-- WHAT IS REQUIRED --
Copy out, from the entries below, each line that holds the string "Right".

-- TASK MATERIAL --
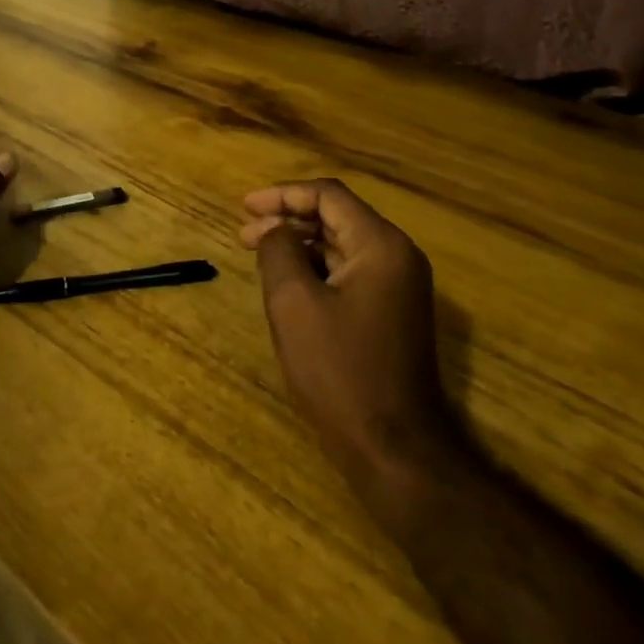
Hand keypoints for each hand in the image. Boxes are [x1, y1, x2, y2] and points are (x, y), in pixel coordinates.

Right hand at [241, 178, 451, 497]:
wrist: (394, 448)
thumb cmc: (340, 370)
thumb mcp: (294, 303)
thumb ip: (279, 251)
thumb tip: (273, 229)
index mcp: (381, 246)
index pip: (328, 195)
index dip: (282, 194)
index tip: (244, 207)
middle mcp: (397, 257)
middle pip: (337, 217)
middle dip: (288, 218)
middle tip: (245, 233)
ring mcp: (399, 287)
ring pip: (342, 245)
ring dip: (300, 243)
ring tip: (258, 254)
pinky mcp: (392, 313)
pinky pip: (350, 272)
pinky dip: (316, 268)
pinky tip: (287, 282)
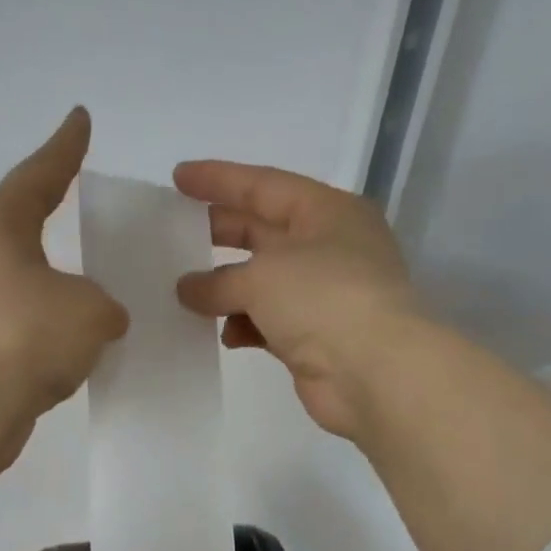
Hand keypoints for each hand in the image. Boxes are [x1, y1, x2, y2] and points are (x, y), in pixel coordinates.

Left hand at [0, 108, 129, 420]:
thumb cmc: (27, 334)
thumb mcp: (89, 310)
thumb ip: (102, 306)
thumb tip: (94, 319)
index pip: (41, 173)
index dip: (66, 147)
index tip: (80, 119)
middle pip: (23, 219)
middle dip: (52, 207)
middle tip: (81, 191)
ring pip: (26, 274)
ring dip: (57, 274)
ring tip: (96, 273)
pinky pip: (26, 317)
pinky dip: (53, 319)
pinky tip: (80, 333)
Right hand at [173, 160, 419, 439]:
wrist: (376, 373)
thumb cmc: (323, 300)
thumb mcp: (262, 277)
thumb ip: (217, 281)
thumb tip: (187, 289)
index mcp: (327, 212)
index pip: (264, 185)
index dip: (219, 180)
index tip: (178, 178)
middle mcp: (329, 247)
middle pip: (263, 231)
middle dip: (219, 233)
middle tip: (174, 234)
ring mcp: (324, 294)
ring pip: (263, 281)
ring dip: (226, 288)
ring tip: (185, 293)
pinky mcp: (316, 336)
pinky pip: (269, 322)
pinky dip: (245, 325)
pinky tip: (223, 335)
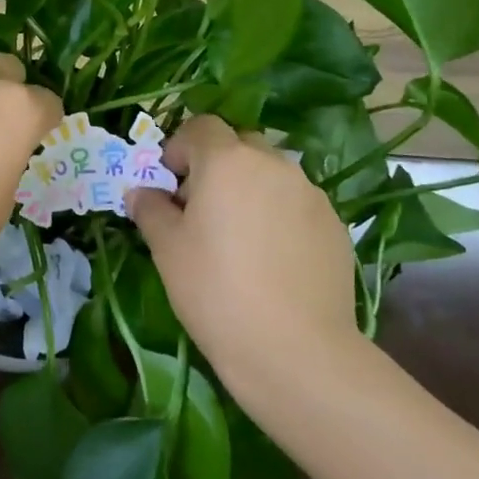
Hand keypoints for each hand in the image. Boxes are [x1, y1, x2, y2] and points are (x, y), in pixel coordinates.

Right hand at [127, 116, 361, 393]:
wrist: (297, 351)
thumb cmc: (216, 290)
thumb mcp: (167, 249)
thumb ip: (150, 209)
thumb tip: (141, 193)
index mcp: (227, 160)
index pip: (201, 126)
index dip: (180, 148)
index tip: (171, 185)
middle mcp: (273, 164)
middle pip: (239, 146)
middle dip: (217, 167)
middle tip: (203, 211)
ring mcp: (311, 194)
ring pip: (272, 175)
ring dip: (251, 190)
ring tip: (241, 240)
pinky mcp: (336, 226)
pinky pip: (298, 205)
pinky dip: (280, 217)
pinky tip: (273, 262)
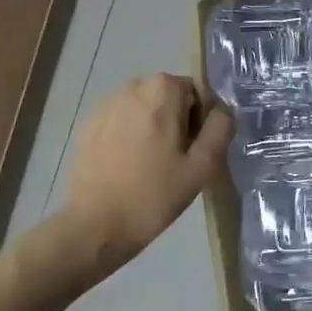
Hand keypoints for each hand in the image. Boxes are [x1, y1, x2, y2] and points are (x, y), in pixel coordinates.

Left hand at [51, 74, 232, 284]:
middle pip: (170, 98)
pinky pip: (122, 121)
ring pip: (145, 109)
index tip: (194, 153)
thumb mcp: (202, 166)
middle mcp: (133, 85)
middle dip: (178, 122)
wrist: (94, 225)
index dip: (202, 122)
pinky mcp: (89, 123)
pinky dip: (130, 136)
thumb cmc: (153, 195)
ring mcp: (106, 103)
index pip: (198, 94)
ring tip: (151, 166)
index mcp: (163, 89)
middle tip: (176, 162)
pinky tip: (128, 167)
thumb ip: (220, 129)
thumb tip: (222, 111)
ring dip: (154, 128)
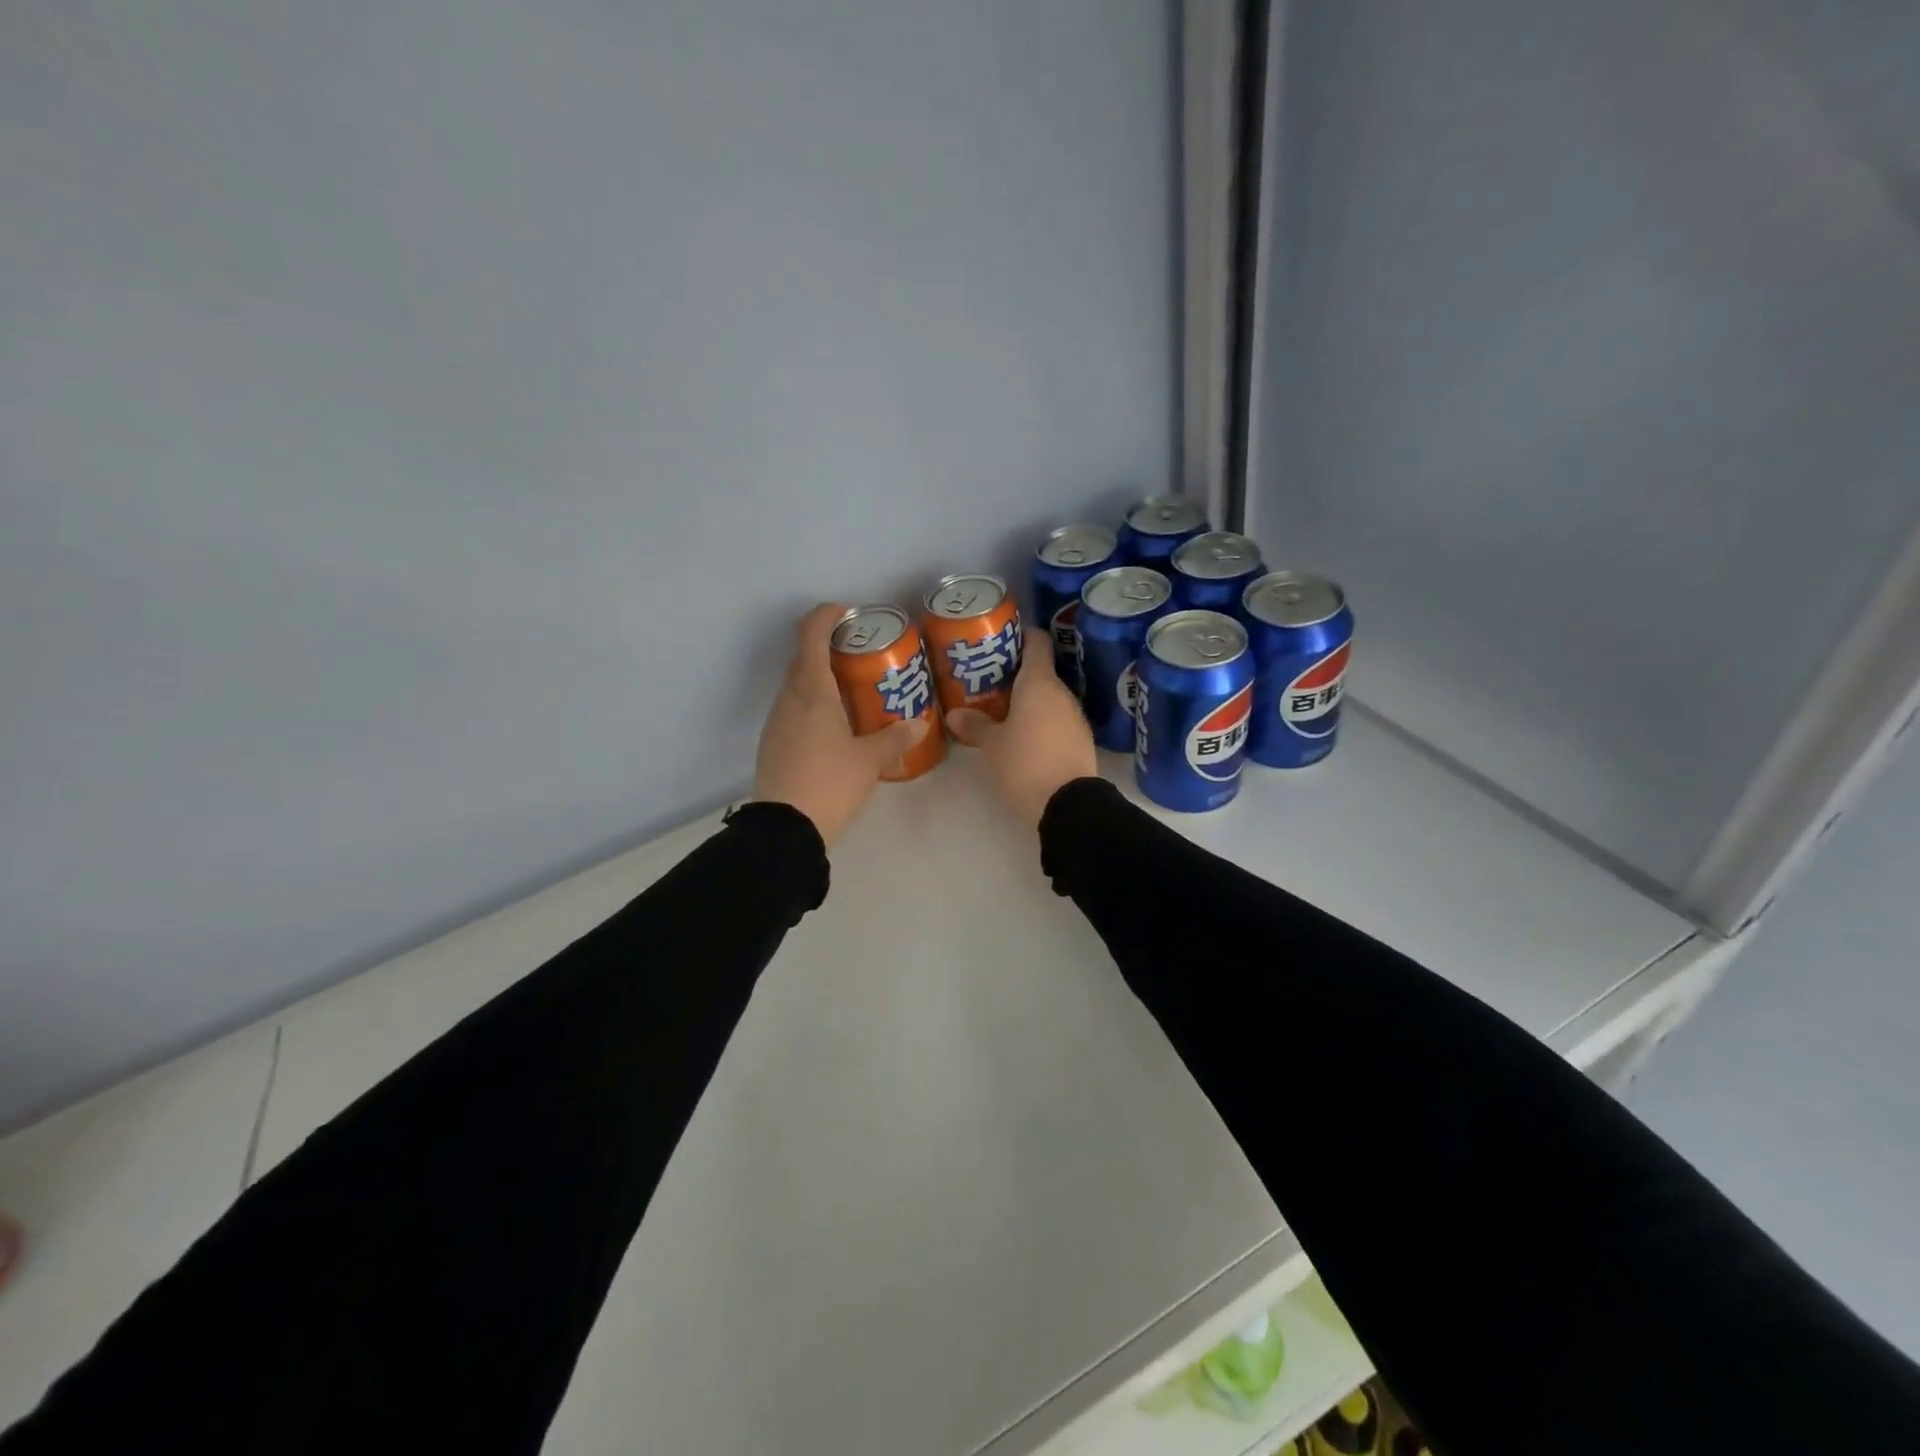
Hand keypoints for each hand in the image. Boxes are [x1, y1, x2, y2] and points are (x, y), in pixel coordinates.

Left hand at [754, 604, 929, 846]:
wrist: (785, 829)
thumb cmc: (830, 783)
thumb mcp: (868, 761)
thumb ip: (894, 739)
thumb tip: (918, 724)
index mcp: (812, 692)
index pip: (811, 635)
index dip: (826, 616)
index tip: (848, 612)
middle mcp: (788, 698)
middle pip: (803, 658)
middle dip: (828, 647)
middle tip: (860, 655)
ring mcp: (776, 721)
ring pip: (796, 685)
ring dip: (819, 677)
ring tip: (850, 690)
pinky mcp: (772, 742)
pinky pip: (792, 708)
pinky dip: (811, 703)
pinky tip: (833, 724)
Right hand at [946, 644, 1096, 826]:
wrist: (1068, 805)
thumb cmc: (1025, 763)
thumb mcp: (992, 745)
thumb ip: (975, 726)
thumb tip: (955, 714)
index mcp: (1039, 683)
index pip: (1036, 642)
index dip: (1020, 635)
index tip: (1001, 639)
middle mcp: (1062, 693)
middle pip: (1040, 671)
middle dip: (1016, 674)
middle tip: (988, 681)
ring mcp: (1075, 717)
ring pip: (1049, 697)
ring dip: (1029, 700)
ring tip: (1001, 709)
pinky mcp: (1081, 740)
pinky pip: (1057, 719)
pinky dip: (1041, 721)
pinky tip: (1023, 736)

-- EXERCISE ANSWER --
Right hand at [241, 178, 451, 497]:
Right hand at [173, 160, 419, 439]:
Right hand at [127, 116, 361, 393]:
Right hand at [946, 644, 1096, 826]:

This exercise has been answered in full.